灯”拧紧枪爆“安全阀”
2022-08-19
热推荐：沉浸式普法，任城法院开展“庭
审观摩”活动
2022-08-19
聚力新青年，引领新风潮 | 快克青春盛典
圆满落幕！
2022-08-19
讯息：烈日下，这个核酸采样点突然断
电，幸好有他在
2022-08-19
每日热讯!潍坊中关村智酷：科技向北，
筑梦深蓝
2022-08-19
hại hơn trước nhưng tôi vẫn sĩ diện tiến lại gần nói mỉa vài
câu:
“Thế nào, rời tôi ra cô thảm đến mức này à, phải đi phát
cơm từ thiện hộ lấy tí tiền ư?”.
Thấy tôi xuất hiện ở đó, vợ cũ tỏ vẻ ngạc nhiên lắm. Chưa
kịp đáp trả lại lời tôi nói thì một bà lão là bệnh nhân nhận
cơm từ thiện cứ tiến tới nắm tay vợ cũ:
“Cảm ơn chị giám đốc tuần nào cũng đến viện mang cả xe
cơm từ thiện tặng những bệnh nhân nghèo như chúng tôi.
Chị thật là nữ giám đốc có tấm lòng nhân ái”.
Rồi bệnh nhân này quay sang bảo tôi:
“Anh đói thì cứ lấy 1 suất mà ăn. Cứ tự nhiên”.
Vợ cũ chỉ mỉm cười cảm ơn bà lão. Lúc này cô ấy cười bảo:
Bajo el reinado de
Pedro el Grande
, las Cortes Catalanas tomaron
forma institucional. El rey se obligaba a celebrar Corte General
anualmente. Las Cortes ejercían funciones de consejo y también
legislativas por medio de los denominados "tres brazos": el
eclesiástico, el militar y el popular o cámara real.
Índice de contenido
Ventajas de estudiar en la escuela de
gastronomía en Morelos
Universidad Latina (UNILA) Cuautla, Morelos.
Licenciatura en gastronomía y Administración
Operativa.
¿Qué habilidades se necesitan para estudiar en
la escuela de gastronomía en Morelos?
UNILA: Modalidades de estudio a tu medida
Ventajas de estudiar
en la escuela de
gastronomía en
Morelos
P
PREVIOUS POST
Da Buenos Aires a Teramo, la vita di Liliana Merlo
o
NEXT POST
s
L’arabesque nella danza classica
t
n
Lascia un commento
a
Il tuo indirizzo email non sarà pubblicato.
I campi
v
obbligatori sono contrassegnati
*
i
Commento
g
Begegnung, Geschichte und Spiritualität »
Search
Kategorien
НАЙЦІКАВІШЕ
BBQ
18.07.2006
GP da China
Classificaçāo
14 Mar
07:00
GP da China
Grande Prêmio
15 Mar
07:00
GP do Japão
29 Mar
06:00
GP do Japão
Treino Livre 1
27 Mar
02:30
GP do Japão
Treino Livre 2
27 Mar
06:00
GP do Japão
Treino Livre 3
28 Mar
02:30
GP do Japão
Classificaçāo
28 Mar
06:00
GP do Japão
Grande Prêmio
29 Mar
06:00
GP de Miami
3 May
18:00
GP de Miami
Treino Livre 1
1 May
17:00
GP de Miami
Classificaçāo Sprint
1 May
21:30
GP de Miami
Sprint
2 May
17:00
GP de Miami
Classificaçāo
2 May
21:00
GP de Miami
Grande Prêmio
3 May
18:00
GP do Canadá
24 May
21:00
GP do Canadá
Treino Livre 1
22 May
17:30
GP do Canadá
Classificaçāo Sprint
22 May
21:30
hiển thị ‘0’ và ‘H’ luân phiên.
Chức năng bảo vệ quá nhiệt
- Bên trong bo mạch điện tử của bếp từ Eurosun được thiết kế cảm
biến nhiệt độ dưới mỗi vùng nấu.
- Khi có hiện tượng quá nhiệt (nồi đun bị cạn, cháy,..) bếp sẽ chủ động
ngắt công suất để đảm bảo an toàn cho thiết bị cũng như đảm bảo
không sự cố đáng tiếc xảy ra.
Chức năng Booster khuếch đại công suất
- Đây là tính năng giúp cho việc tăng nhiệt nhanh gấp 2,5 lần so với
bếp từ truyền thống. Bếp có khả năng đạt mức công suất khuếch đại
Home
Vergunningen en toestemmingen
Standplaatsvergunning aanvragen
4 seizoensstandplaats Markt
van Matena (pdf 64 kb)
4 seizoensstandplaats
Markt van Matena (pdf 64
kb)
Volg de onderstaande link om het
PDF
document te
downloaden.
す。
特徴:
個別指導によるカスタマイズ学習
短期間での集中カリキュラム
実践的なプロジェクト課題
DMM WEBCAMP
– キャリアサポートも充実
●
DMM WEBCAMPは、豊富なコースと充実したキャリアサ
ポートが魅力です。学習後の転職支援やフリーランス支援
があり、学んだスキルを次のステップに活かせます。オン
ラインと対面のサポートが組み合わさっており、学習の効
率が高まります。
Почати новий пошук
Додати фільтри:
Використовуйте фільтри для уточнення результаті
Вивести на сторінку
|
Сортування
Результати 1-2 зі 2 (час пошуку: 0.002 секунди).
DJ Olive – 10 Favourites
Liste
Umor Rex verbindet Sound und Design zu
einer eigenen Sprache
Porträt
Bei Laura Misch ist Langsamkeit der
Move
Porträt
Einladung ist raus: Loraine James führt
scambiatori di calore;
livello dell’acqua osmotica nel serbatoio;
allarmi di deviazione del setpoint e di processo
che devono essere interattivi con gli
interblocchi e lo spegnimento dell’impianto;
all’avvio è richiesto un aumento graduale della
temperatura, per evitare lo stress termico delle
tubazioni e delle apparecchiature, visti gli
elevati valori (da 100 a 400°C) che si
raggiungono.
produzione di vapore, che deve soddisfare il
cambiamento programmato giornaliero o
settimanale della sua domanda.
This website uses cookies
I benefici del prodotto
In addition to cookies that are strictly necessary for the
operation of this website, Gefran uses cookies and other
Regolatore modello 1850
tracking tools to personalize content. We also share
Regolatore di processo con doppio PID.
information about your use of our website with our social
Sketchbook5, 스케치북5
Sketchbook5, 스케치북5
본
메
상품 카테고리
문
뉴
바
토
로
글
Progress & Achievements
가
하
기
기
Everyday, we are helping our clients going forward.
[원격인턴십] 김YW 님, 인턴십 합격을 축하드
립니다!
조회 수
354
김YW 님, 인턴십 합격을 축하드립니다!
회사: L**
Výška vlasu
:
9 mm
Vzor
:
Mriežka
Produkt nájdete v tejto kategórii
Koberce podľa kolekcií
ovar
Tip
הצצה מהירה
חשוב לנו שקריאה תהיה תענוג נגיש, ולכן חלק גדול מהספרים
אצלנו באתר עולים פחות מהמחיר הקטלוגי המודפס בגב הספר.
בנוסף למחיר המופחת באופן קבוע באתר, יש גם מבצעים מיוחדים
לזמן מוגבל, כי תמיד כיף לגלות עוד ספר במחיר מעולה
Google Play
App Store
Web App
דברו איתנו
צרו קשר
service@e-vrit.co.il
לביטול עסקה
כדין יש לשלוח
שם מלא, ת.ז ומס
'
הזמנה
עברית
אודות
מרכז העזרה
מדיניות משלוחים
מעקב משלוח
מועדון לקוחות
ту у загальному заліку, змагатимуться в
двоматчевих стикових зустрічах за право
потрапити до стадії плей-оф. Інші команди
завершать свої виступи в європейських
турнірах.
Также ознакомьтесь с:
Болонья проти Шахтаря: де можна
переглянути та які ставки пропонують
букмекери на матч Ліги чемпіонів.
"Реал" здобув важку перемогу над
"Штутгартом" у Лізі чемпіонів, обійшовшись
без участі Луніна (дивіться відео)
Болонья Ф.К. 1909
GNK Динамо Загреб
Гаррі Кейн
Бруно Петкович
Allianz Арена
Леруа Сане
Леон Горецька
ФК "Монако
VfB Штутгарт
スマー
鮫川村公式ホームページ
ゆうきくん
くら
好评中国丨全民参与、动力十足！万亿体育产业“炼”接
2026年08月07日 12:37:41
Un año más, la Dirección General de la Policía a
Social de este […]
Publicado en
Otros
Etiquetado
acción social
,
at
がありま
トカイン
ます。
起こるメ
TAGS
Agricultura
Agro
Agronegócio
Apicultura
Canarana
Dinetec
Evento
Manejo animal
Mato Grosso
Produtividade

**********

* **WORK TASK**:
Edit the listing from its first line through the line containing "Thấy tôi xuất", replacing "2022-08-19" with "2022-08-20" and keeping everything else unchanged.

* **TASK RESPONSE**:
灯”拧紧枪爆“安全阀”
2022-08-20
热推荐：沉浸式普法，任城法院开展“庭
审观摩”活动
2022-08-20
聚力新青年，引领新风潮 | 快克青春盛典
圆满落幕！
2022-08-20
讯息：烈日下，这个核酸采样点突然断
电，幸好有他在
2022-08-20
每日热讯!潍坊中关村智酷：科技向北，
筑梦深蓝
2022-08-20
hại hơn trước nhưng tôi vẫn sĩ diện tiến lại gần nói mỉa vài
câu:
“Thế nào, rời tôi ra cô thảm đến mức này à, phải đi phát
cơm từ thiện hộ lấy tí tiền ư?”.
Thấy tôi xuất hiện ở đó, vợ cũ tỏ vẻ ngạc nhiên lắm. Chưa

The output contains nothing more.